One of the most interesting effects of last week’s election was the closing of the gender gap. Since researchers began tracking male and female voting patterns in the early 1980s, women have consistently — and strongly — favored Democrats over Republicans. In fact, in the 2008 presidential election, women voted for Barack Obama over John McCain 56-43, a 13-point advantage.

But last week, all this changed. Women continued to vote in higher numbers than men, but support was evenly divided between the two parties. According to CNN’s National House Exit Poll, women favored Republicans, 49-48.

Political analysts love to debate what motivates female voters, but it’s clear the Democrats’ robust economic agenda did not fare well among women in 2010.

Specifically, the recent healthcare overhaul was the straw that broke the Democrats’ back. Some liberal feminist leaders like Terry O’Neill, president of NOW, claim they were disappointed that “the White House did not fight for women in healthcare” — by which she means they were angered by a provision in the law that restricts how private insurance companies offer abortion services.

But O’Neill is not representative of most female voters.

IWF tracked women throughout the healthcare debate and found they were overwhelmingly opposed to a government takeover of healthcare. Women oppose the healthcare law — and by extension President Obama and the Democrats in Congress — because they understand the legislation will not improve the lot of women — or men, for that matter.

Women recognize that a successful healthcare system is one that allows for the greatest freedom of choice.

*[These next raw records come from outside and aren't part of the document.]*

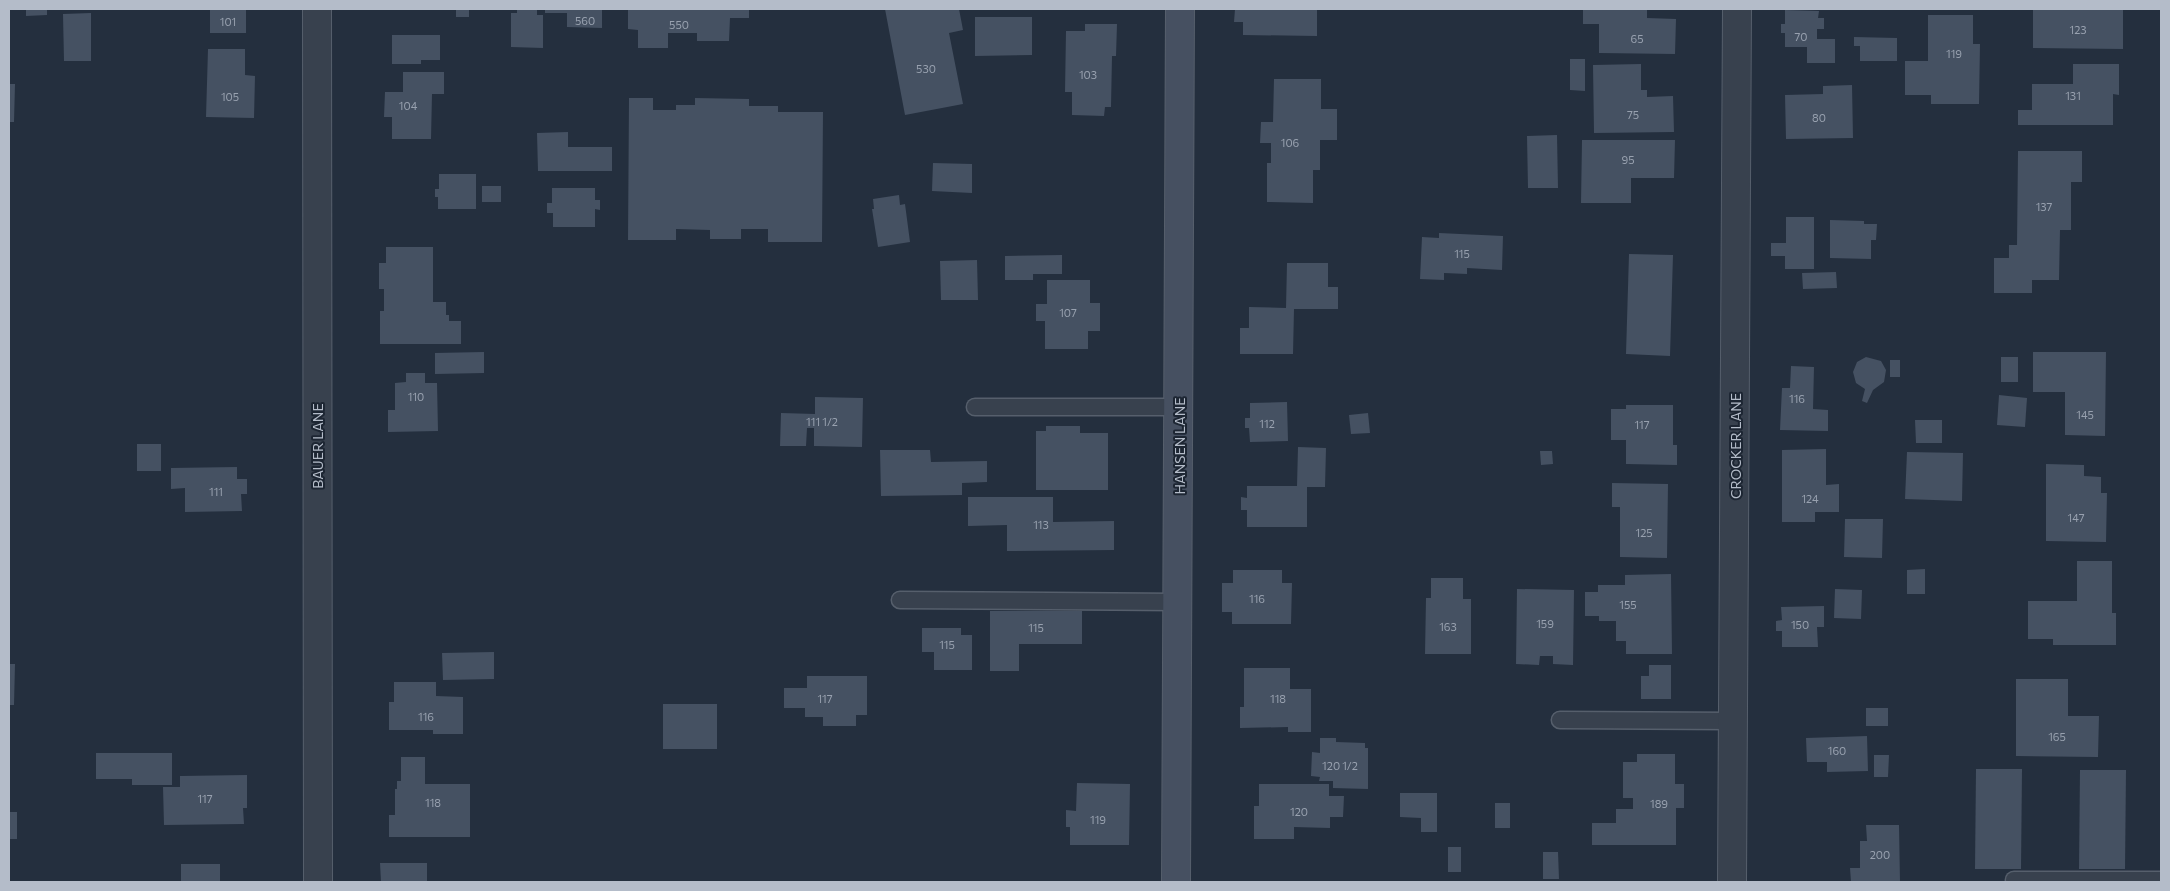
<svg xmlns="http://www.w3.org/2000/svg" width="2170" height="891" font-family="Commissioner,sans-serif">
  <rect width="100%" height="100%" fill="#242f3e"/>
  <g fill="#455162">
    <path d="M26 9H47V15L26 16Z"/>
    <rect x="210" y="9" width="36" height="24"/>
    <rect x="456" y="9" width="13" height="8"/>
    <path d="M517 9H537V15H543V48L511 47V13H517Z"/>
    <path d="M545 9H602V28L567 27V13H545Z"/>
    <path d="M628 9H749V18H730L729 41H697V33H668V48H638V30L628 29Z"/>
    <path d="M885 9H959L963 30 949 33 963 104 905 115Z"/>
    <path d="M1235 9H1317V36L1243 35V22H1234Z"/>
    <path d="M1583 9H1647V18L1676 19 1675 54 1599 53V24H1583Z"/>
    <path d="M2033 9H2123V49L2033 48Z"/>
    <path d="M1785 10 1819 11 1818 18H1824V29H1817V39H1835V63H1807V47H1785V33H1781V24H1785Z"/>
    <path d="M91 13V61H64L63 14Z"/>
    <path d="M1928 15H1973V44H1980L1979 104H1931V95H1905V61H1928Z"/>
    <path d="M975 17H1032V55L975 56Z"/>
    <path d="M1085 24H1117L1116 56H1112L1111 107H1105L1104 116 1072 115V92H1065L1066 31H1085Z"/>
    <path d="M392 35H440V60H421V64H392Z"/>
    <path d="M1854 37 1897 38V61H1860V46H1854Z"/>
    <path d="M208 49H245V75L255 76 254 118 206 117Z"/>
    <path d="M1570 59H1585V91L1570 90Z"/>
    <path d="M1641 64V90H1647V97L1673 96 1674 132 1594 133 1593 65Z"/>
    <path d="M2073 64H2119V95L2113 94V125H2018V110H2032V84H2073Z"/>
    <path d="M403 72H444V94H432L431 139H392V117H384L385 92H403Z"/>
    <path d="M1274 79H1321V109H1337V140H1320V170H1313V203L1267 202V163H1271V143H1260L1261 122H1273Z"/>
    <path d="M9 84H15L14 122H9Z"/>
    <path d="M1852 85 1853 138 1786 139 1785 95 1823 94V86Z"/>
    <path d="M629 98H653V110H676V105H695V98L749 99V106H778V112H823L822 242H768V229H741V239H710V230L676 229V240H628Z"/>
    <path d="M568 132V147H612V171H538L537 133Z"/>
    <path d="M1557 135 1558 188H1528L1527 136Z"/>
    <path d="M1582 140H1675L1674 178H1631V203H1581Z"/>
    <path d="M2018 151H2082V182H2071V230H2060L2059 280H2032V293H1994V258H2009V245H2017Z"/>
    <path d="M933 163 972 164V193L932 191Z"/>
    <path d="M439 174H476V209H438V197H435V189H439Z"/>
    <rect x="482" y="186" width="19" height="16"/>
    <path d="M552 188H595V200H600V210L595 209V227H553V213H547V203H552Z"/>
    <path d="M899 195 900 205 905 204 910 242 878 247 872 209H874L873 199Z"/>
    <path d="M1786 217H1814V269H1785V256H1771V243H1786Z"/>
    <path d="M1830 220 1864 221V224H1877L1876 240H1871V259L1830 258Z"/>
    <path d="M1439 233 1503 236 1502 270 1467 268V274L1444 273V280L1420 279 1422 237 1439 238Z"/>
    <path d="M386 247H433V302H446V315H449V321H461V344H380V311H384V289H379V263H386Z"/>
    <path d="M1629 254 1673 255 1670 356 1626 354Z"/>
    <path d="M1062 255V274H1033V280H1005V256Z"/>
    <path d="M977 260 978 300H941L940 261Z"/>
    <path d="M1287 263H1328V287H1338V309H1294L1293 354H1240V328H1249V307L1286 308Z"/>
    <path d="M1836 272 1837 288 1803 289 1802 273Z"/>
    <path d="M1047 280H1090V303H1100V331H1088V349H1045V321H1036V304H1047Z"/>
    <path d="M484 352V373L435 374V353Z"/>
    <path d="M2033 352H2106L2105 436 2065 435V392H2033Z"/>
    <path d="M1866 357 1881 361 1886 370 1884 382 1873 390 1867 403 1862 401 1865 389 1856 383 1853 372 1857 362Z"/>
    <rect x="2001" y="357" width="17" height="25"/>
    <rect x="1890" y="360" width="10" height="17"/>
    <path d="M1791 366 1814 367 1813 409 1828 410V431L1780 430 1782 388H1790Z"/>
    <path d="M406 373H425V383H437L438 431 388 432V410H395V383L406 382Z"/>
    <path d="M1999 395 2027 398 2025 427 1997 425Z"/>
    <path d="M815 397 863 398 862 447 814 446V428H807L806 446H780L781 413 815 414Z"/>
    <path d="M1287 402 1288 441 1250 442 1249 428H1245V418H1250V403Z"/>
    <path d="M1626 405H1673V445H1677V465L1626 464V440H1611V409H1626Z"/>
    <path d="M1368 413 1370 433 1351 434 1349 415Z"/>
    <path d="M1915 420H1942V443H1916Z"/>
    <path d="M1046 426H1080V433H1108V490H1036V431H1046Z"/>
    <rect x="137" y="444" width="24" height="27"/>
    <path d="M1298 447 1326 448 1325 487H1307V527H1247V510H1241V497L1247 498V486H1297Z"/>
    <path d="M1826 449V485L1839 484V512H1815V522H1782V450Z"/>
    <path d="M880 450H930L931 462 987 461V482L962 483V495L881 496Z"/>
    <path d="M1540 451H1552L1553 464 1541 465Z"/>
    <path d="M1907 452 1963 453 1962 501 1905 499Z"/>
    <path d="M2046 464 2084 465V476L2101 477V493H2107L2106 542 2046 541Z"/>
    <path d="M237 467V479H247V494H241L242 511 185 512V488L171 489V468Z"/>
    <path d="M1612 483 1668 484 1667 558 1620 557V507H1612Z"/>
    <path d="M968 497H1053V522L1114 521V550L1007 551V525L968 526Z"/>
    <path d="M1845 519H1883L1882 558 1844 557Z"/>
    <path d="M2077 561H2112V613H2116V645H2053V639H2028V601H2077Z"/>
    <path d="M1925 569V594H1907V570Z"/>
    <path d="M1233 570H1282V583H1292L1291 624H1232V612H1222V583H1233Z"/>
    <path d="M1671 574 1672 654H1626V641H1616V621H1599V616H1585V592H1598V585H1625V575Z"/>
    <path d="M1431 578H1463V599H1471V654H1425L1426 598H1431Z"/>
    <path d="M1517 589 1574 590 1573 665 1553 664V656H1540L1539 665 1516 664Z"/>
    <path d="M1835 589 1862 590 1861 619 1834 618Z"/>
    <path d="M1824 606V627H1817L1818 647H1782V631H1776V621L1782 620 1781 607Z"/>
    <path d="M990 611H1082V644H1019V671H990Z"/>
    <path d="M922 628H961V635H972V670H934V652H922Z"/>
    <path d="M494 652V679L443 680 442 653Z"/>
    <path d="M9 664H15L14 705H9Z"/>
    <path d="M1649 665H1671V699H1641V676H1649Z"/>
    <path d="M1244 668H1290V689H1311V732H1288V727L1240 728V707H1244Z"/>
    <path d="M807 676H867V715H856V726H823V717H805V708H784V688H807Z"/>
    <path d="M2016 679H2068V716H2099L2098 757 2016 756Z"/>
    <path d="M394 682H436V696L463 697V734H433V730H389V702H394Z"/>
    <rect x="663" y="704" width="54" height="45"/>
    <rect x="1866" y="708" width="22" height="18"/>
    <path d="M1867 736 1868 771 1827 772V762H1807L1806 738Z"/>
    <path d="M1320 738H1336V742L1365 743V748H1368V789L1333 788V781H1319L1320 777 1311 776 1312 752 1320 753Z"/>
    <path d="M96 753H172V785H132V779H96Z"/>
    <path d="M1637 754H1675V784H1684V808H1676V845H1592V823H1616V809H1633V798H1623V762H1637Z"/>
    <path d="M1874 755H1889L1888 777H1874Z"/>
    <path d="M401 757H425V784H470V837H389V815H395V789H397V781H401Z"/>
    <path d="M1976 769H2022L2021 869H1975Z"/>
    <path d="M2080 770H2126L2125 869H2079Z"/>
    <path d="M247 775V808H243L244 824 164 825 163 787H180V776Z"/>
    <path d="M1077 783 1130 784 1129 845H1070V827H1066V810L1076 811Z"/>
    <path d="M1259 784H1329V796H1344L1343 817H1330V828L1294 827V839H1254V806H1259Z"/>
    <path d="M1400 793H1437V832H1421V818L1400 817Z"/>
    <rect x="1495" y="803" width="15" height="25"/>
    <rect x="9" y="812" width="8" height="27"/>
    <path d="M1866 825H1899L1900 882H1851L1850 868H1860V841H1867Z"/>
    <rect x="1448" y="847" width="13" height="25"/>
    <path d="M1543 852H1558L1559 879H1543Z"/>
    <path d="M380 863H427V882H381Z"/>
    <rect x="181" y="864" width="39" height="18"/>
  </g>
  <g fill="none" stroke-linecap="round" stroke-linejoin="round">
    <defs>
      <g id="lane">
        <path d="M975 407H1179"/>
        <path d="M900 600 1178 602"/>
        <path d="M1560 720 1733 721"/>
        <path d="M2014 880H2161"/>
      </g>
      <g id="street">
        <path d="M317 9 318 882"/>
        <path d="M1732 882 1737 9"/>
      </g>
      <path id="secondary" d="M1176 882 1180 9"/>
    </defs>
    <use href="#lane" stroke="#565f6c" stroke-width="19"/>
    <use href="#street" stroke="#565f6c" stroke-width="30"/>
    <use href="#secondary" stroke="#565f6c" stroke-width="30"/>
    <use href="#lane" stroke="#38414e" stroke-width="16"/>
    <use href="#street" stroke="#38414e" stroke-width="28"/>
    <use href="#secondary" stroke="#465061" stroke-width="28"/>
  </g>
  <g text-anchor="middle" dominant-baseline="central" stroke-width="4" stroke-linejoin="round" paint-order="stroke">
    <g font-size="11" fill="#98a1af">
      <text x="585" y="20">560</text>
      <text x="228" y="21">101</text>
      <text x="679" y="24">550</text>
      <text x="2078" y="29">123</text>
      <text x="1801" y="36">70</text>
      <text x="1637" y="38">65</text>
      <text x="1954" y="53">119</text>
      <text x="926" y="68">530</text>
      <text x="1088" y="74">103</text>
      <text x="2073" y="95">131</text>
      <text x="230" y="96">105</text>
      <text x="408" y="105">104</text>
      <text x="1633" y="114">75</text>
      <text x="1819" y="117">80</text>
      <text x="1290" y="142">106</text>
      <text x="1628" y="159">95</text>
      <text x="2044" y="206">137</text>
      <text x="1462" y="253">115</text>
      <text x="1068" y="312">107</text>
      <text x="416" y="396">110</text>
      <text x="1797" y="398">116</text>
      <text x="2085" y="414">145</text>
      <text x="822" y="421">111 1/2</text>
      <text x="1267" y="423">112</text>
      <text x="1642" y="424">117</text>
      <text x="216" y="491">111</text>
      <text x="1810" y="498">124</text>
      <text x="2076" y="517">147</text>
      <text x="1041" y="524">113</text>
      <text x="1644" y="532">125</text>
      <text x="1257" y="598">116</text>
      <text x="1628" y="604">155</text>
      <text x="1545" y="623">159</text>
      <text x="1800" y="624">150</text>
      <text x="1448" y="626">163</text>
      <text x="1036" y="627">115</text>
      <text x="947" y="644">115</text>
      <text x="825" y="698">117</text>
      <text x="1278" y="698">118</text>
      <text x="426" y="716">116</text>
      <text x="2057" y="736">165</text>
      <text x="1837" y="750">160</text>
      <text x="1340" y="765">120 1/2</text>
      <text x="205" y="798">117</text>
      <text x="433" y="802">118</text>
      <text x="1659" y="803">189</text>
      <text x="1299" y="811">120</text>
      <text x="1098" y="819">119</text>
      <text x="1880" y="854">200</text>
    </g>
    <g font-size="14" fill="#b4bcc9" stroke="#1d2633">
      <text transform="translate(317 446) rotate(-90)">BAUER LANE</text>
      <text transform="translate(1179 446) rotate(-90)">HANSEN LANE</text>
      <text transform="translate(1735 446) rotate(-90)">CROCKER LANE</text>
    </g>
  </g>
  <rect width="2170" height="891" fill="none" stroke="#b4bcc9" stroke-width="20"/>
</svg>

And according to IWF polls, women demonstrated a healthy skepticism toward the ability of government to micromanage medicine. In fact, more than half of women surveyed believed government interference would decrease the quality of care.

Women voters are not a monolithic voting bloc, yet Democrats treat them that way. Lawmakers could have advanced sensible, individual market-based reforms that would have maintained the foundation of our existing healthcare system, improved care and driven down costs. Instead, they tried to make up for a disastrous healthcare bill by playing gender politics. They talked up the fact that being a woman is no longer a “pre-existing condition,” and they flaunted do-nothing legislation like the Lilly Ledbetter Act.

Democrats underestimated female voters this election season. Women realize that trying to negotiate specific advantages for themselves — whether it’s in healthcare or the workplace — doesn’t come without a cost. The closing of the gender gap last week tells me Democrats still don’t understand that.